Surgical timing is crucial, with early intervention (typically before 2 years of age) offering better outcomes in terms of alignment and growth modulation ^[6]. For acquired cases or late presentations, individualized algorithms based on residual bone, joint stability, and function guide decision-making ^[6]. In congenital cases, the choice between centralization, radialization, or ulnarization is based on severity, presence of functional musculature, and long-term growth potential ^[7,8,9,10]. Despite advances, recurrence of radial deviation remains a challenge, highlighting the need for long-term follow-up and, in some cases, secondary procedures ^[8].

As per literature, most radial club defects encompass the defects starting at the distal ends of radius (as proximodistal limb development occurs), which mandate reconstruction of the distal wrist joint in the form of centralization of the carpus on the distal end of ulna with a varying amount of rudimentary radius present from the proximal end at the proximal radio-ulnar joint. The two main classifications used to describe radial club hand are Heikel (1959) and Bayne and Klug (1987). Based on the degree of radial aplasia or hypoplasia, Heikel’s classification divided the deformity into four grades: Grade I exhibits slight radius shortening, Grade II has distal radius hypoplasia, Grade III shows partial aplasia, and Grade IV denotes complete absence of the radius. Building on this idea, Bayne and Klug offered a four-type classification based on radiography, with Type I representing a short distal radius, Type II representing a hypoplastic radius, Type III representing partial absence, and Type IV being the most severe form – complete absence of the radius ^[3,4].

However, in this case, the procedure is not a generalized one as the anatomy did not fit to any described varieties of radial club hand deformity. The distal radial epiphysis, radio-carpal, and distal radio-ulnar joints were present, with absent radial diaphysis and proximal part in the entirety. As the carrying angle of the elbow joint was satisfactory, no intervention was planned at the elbow joint level in such restricted flexion deformity of the elbow. Only the radial deviation of the wrist joint and abnormal radial bending of the ulna (60° radial to the central axis) was corrected with a corrective osteotomy, leaving the functional wrist joint intact. Early and late post-operative results showed uncomplicated wound outcomes and the forearm axis to be centrally oriented with healed osteotomy sites as per the skiagram of the wrist joint. Hence, we conclude that surgical management of radial club hands is curtailed to the specific pathology due to developmental anomaly. A minimal surgical intervention to address the main issue, produces the optimum outcome and benefit.

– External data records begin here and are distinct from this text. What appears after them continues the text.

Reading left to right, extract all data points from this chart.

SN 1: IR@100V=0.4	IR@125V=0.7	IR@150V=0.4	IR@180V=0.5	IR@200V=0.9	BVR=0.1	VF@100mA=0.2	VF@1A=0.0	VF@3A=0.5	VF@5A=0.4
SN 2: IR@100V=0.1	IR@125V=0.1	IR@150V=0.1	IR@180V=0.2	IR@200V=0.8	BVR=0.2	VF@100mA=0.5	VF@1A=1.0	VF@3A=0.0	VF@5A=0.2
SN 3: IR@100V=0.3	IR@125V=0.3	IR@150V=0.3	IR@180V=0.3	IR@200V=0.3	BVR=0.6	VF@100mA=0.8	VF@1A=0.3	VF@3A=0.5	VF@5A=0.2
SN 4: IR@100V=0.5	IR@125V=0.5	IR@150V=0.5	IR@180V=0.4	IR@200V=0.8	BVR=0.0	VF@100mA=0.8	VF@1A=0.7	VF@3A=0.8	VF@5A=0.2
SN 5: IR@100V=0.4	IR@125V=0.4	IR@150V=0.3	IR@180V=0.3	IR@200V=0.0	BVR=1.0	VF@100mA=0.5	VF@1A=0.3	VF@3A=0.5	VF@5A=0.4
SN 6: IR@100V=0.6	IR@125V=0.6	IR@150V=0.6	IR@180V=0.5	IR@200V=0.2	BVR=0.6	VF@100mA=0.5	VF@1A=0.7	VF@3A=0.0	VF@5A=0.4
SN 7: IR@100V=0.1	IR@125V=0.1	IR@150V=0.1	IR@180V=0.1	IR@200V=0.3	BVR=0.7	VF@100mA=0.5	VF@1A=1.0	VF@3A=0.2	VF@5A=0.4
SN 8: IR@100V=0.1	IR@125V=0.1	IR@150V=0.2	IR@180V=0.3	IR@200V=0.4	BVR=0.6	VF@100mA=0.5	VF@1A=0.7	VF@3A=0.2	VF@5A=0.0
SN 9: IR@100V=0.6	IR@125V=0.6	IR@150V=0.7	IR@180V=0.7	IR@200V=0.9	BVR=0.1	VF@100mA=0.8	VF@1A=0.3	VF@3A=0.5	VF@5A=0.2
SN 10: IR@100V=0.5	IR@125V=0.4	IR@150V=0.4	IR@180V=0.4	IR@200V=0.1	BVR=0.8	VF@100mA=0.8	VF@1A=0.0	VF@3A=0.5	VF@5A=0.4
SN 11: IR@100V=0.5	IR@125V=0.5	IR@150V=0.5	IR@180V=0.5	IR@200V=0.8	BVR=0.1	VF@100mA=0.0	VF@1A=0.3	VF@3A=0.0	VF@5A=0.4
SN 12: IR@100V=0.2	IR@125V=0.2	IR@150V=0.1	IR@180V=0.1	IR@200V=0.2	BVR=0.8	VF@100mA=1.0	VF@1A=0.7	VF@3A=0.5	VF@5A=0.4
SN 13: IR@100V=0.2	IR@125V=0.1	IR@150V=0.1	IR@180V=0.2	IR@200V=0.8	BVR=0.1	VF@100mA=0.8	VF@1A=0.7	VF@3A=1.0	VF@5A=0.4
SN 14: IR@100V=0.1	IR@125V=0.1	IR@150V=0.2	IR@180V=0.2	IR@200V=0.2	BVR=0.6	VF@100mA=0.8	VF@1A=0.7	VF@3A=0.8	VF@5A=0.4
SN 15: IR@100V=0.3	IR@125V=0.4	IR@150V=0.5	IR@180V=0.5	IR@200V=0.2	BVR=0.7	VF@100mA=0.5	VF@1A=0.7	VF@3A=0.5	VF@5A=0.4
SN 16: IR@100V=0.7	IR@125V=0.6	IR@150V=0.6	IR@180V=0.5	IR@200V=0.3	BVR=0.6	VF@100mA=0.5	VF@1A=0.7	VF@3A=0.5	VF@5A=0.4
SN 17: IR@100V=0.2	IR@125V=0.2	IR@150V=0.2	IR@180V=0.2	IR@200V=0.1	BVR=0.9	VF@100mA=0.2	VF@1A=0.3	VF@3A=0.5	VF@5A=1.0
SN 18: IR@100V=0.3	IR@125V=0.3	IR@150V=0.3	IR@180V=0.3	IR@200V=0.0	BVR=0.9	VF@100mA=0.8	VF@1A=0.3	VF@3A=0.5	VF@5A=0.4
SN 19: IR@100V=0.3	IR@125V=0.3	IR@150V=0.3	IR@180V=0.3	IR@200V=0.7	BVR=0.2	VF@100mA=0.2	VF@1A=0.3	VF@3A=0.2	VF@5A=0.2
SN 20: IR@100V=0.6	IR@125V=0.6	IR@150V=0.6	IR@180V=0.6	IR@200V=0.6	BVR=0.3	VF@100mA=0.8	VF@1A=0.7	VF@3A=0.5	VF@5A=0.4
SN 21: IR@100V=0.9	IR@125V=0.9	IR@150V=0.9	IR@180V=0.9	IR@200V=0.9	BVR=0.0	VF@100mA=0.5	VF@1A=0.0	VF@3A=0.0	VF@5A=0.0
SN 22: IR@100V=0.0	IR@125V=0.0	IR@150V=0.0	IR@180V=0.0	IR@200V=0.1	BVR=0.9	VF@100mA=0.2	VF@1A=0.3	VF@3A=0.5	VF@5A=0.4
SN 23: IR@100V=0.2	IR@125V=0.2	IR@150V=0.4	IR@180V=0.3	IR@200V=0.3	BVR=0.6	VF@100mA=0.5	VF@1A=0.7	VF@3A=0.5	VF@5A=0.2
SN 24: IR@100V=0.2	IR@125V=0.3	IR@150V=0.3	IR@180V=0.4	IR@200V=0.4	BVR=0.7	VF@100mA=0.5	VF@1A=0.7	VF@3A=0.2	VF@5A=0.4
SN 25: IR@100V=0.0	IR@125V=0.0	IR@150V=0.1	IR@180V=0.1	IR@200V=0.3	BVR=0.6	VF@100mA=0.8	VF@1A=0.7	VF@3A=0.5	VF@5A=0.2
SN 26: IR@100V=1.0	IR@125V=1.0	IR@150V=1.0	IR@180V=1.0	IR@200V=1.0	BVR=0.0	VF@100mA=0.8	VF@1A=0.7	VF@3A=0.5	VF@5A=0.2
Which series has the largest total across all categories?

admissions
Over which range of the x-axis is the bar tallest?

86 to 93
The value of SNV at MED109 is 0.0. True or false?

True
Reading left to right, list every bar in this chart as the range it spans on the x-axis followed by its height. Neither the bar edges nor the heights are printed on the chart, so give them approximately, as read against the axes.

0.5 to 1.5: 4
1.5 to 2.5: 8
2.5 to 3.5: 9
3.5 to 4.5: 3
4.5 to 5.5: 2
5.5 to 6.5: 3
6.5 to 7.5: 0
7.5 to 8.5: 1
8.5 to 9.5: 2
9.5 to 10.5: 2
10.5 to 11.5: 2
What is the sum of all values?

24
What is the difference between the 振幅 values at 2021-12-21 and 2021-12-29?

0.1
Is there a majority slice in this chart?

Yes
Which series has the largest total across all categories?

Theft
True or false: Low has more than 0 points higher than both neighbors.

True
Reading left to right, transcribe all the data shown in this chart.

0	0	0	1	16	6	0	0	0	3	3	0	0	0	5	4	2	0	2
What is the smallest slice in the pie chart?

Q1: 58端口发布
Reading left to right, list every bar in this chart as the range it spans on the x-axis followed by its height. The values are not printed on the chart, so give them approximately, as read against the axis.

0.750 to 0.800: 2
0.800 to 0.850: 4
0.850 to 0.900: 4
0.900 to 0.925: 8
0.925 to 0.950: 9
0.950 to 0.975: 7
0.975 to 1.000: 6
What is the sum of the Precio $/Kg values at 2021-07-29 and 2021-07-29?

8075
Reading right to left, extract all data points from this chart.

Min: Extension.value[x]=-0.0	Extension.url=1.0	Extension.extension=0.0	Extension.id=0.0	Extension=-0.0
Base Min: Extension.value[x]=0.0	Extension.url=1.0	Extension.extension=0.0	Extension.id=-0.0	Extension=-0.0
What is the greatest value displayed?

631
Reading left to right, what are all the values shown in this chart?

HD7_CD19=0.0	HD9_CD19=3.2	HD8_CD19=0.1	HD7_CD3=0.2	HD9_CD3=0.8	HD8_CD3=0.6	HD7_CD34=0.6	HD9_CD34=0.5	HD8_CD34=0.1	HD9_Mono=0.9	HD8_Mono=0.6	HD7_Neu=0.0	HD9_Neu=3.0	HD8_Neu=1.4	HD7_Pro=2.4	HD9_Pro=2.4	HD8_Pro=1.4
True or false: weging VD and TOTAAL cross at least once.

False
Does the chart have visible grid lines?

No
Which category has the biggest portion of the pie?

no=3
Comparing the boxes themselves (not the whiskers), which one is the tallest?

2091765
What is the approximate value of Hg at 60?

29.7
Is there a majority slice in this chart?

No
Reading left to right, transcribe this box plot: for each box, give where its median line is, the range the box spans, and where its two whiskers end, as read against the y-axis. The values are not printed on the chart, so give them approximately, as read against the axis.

As it is a report of a single case, ethical approval was not obtained, although informed consent obtained from the parents of the child for the use of the case details, with the photographs and videos for publication and educational purposes.

The radial club hand deformity in this particular patient was an exceptional variation and does not fit to the classifications used in contemporary clinical practice. Surgical technique was tailored and curtailed to address to the need for correction of pathological anatomy. Although this is an observation of a solitary case, it may be concluded that a satisfactory outcome can be expected with minimal surgical intervention, provided the basic reconstructive principles are followed meticulously. However, the technique needs to be applied for the surgical correction of similar deformities in more cases and by different hand surgeons in multiple centres to increase the feasibility and acceptability.

Even if no standard technique is described in literature for a specific clinical condition, surgical treatment can be tailored, based on basic standard reconstructive principles, to restore form and function.